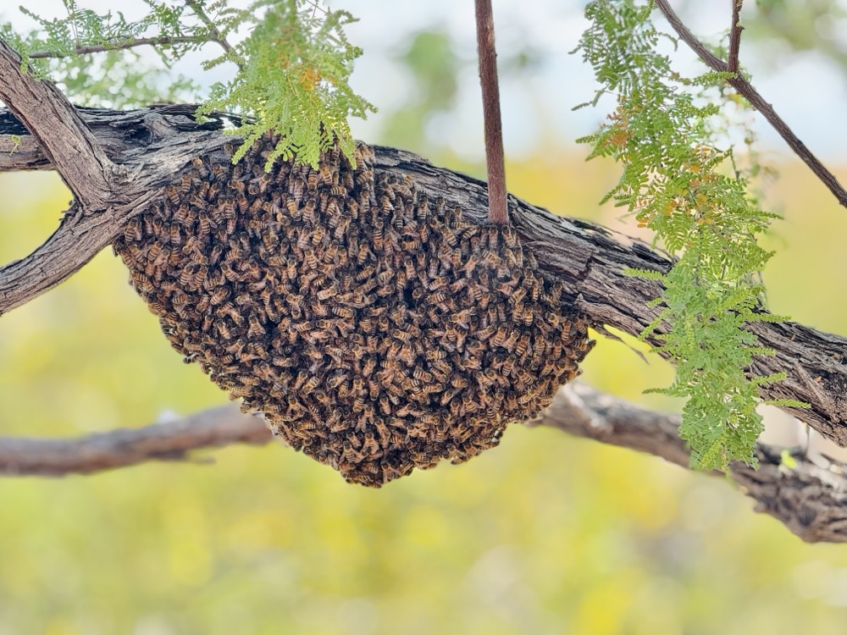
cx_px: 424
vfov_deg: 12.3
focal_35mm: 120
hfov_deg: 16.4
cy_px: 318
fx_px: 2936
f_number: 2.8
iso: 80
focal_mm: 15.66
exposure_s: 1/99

● **Task details**
Transcribe every line from the records above without alteration, and leave out the images.

● **Written solution**
cx_px: 424
vfov_deg: 12.3
focal_35mm: 120
hfov_deg: 16.4
cy_px: 318
fx_px: 2936
f_number: 2.8
iso: 80
focal_mm: 15.66
exposure_s: 1/99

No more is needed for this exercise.